Given text:

Pembina Institute Invented Alternative Facts on Renewable Energy’s Impact on Global Warming

Opinion – By Michelle Stirling © Feb. 24, 2017

 

In a National Newswatch op-ed of Feb. 21, 2017, Ed Whittingham of Pembina Institute attacks Dr. Jack Mintz, claiming Mintz was “discrediting” Canada’s emerging climate plan with “alternative facts” related to Alberta’s coal phase-out and predicted rising power utility costs.  Whittingham claims Germany is going off coal. The US EIA shows Germany is predominantly driven by 44% coal power, 10% natural gas and 15% nuclear. Much of Germany’s wind and solar production is exported, with surges often causing grid problems and blackouts in neighbouring countries.

 

Whittingham decries the unnamed “utility experts” Mintz refers to in his Feb. 15, 2017 Financial Post column. Power generation experts abound in Alberta and they support Mintz’ views. Here are some names for Ed. #names4Ed

 

One is Dean Rosehart of the University of Calgary who hosted a 2015 Distinguished Speaker event on Alberta’s deregulated power system. Any of the panelists could have informed Dr. Mintz. Maybe he was even there!

 

In 2014, we asked one of those panelists, Evan Bahry, Executive Director of the Independent Power Producers Society of Alberta (representing all forms of power generation), what it would cost to phase-out coal.  He told us in an email, permitting us to quote him verbatim, that it would require the equivalent of eight natural gas plants of 800 MegaWatt capacity to replace the power of the existing Alberta coal fleet.  Using the new Shepard Energy Center as a benchmark, built at a cost of $1.4 billion, it would be about > $11 billion – a replacement price that ultimately consumers will pay.  On top of that, he would not venture a guess as to the compensation to coal industry and investors for early phase-out – only saying it would come up to “many billions.”

 

Gary Reynolds, former CEO of the Balancing Pool, who is frequently cited in the press, helped enlighten us on compensation costs for stranded assets and what subsidies would have to be paid to wind and solar to make it attractive for them to enter the market. He anticipated a $35/kWh rate – or about $900 million a year.  In 2012, Morrison Park Advisors noted in a report to the Market Surveillance Authority of Alberta, posted on their website, that there was no interest in wind/solar investments in Alberta because power prices were too low.

Dataset section:

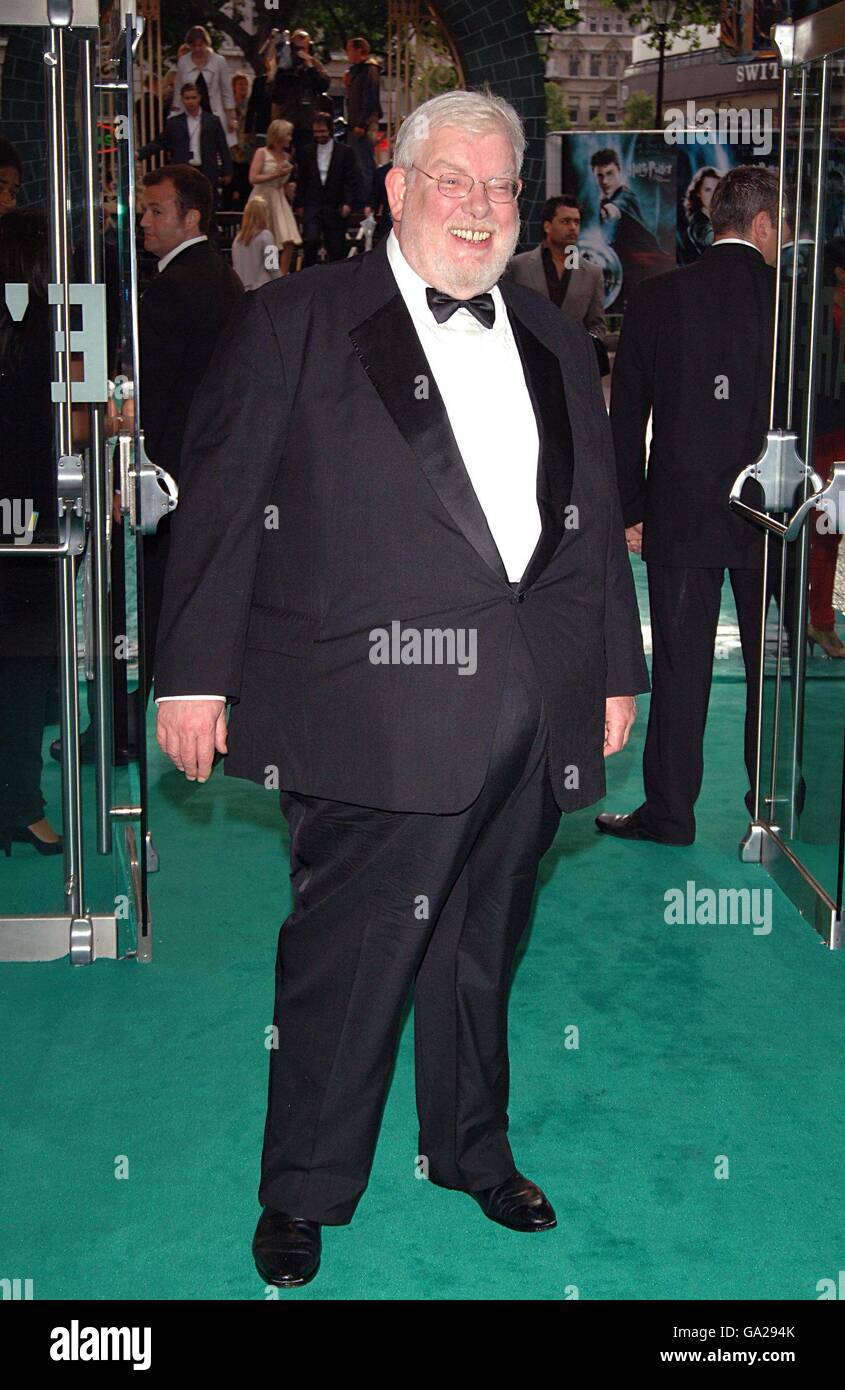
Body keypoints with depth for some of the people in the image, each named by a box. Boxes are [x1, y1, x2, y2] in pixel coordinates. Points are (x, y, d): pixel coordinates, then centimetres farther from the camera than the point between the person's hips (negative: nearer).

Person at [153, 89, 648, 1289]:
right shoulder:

Activities:
a) Return the passage of the coal phase-out opinion piece from "Whittingham decries the" up to and including "was even there!".
b) Carry the opinion piece on Alberta's coal phase-out forward from its last sentence.

Exercise responses:
a)
Whittingham decries the unnamed “utility experts” Mintz refers to in his Feb. 15, 2017 Financial Post column. Power generation experts abound in Alberta and they support Mintz’ views. Here are some names for Ed. #names4Ed

 

One is Dean Rosehart of the University of Calgary who hosted a 2015 Distinguished Speaker event on Alberta’s deregulated power system. Any of the panelists could have informed Dr. Mintz. Maybe he was even there!

b)
A recent report “Potential Impacts on the AB Electricity Market of Policy Implementation Choices for the Climate Leadership Plan” and public speaking events by Duane Reid-Carlson of EDC Consultants shows it will cost billions more than the Alberta government is saying it will cost to phase-out coal and implement wind and solar.  Billions must be spent for transmission lines and integration for intermittent wind and solar – for very little energy return on energy invested.  Prof. Michael J. Kelly, engineering professor at Cambridge, recently published a paper entitled “Lessons from Technology Development for Energy and Sustainability” showing that wind and solar energy return is so low that it cannot even provide sufficient energy for a basic society that has education, let alone one that revels in high culture and air travel

 

So – experts abound.  Whittingham is firing blanks.

 

Pembina’s Whittingham claims that humans can reduce rising global temperatures, it just might cost you to do so.  The Pembina crew claimed that back in 2002 when our soon-to-be scientific advisers debated Kyoto with Pembina representatives in the journal of the Association of Professional Engineers and Geosciences of Alberta.  Our scientific advisers said it was the sun that directly and indirectly drove climate change and warming/cooling cycles.  Pembina claimed that the IPCC had a consensus that it was human emissions.

 

Now, some 15 years later we find that, excepting a couple of naturally-caused El Nino’s, there has been no statistically significant global warming despite all dire predictions and despite a significant rise in carbon dioxide concentration. Warming has simply not matched the theory.  Of course, the World Meteorological Organization did claim it was the ‘hottest year ever.’ If you take their margin of error of 0.1°C it means that the temperature could have been +0.12°C (global warming) or -0.08°C (cooling).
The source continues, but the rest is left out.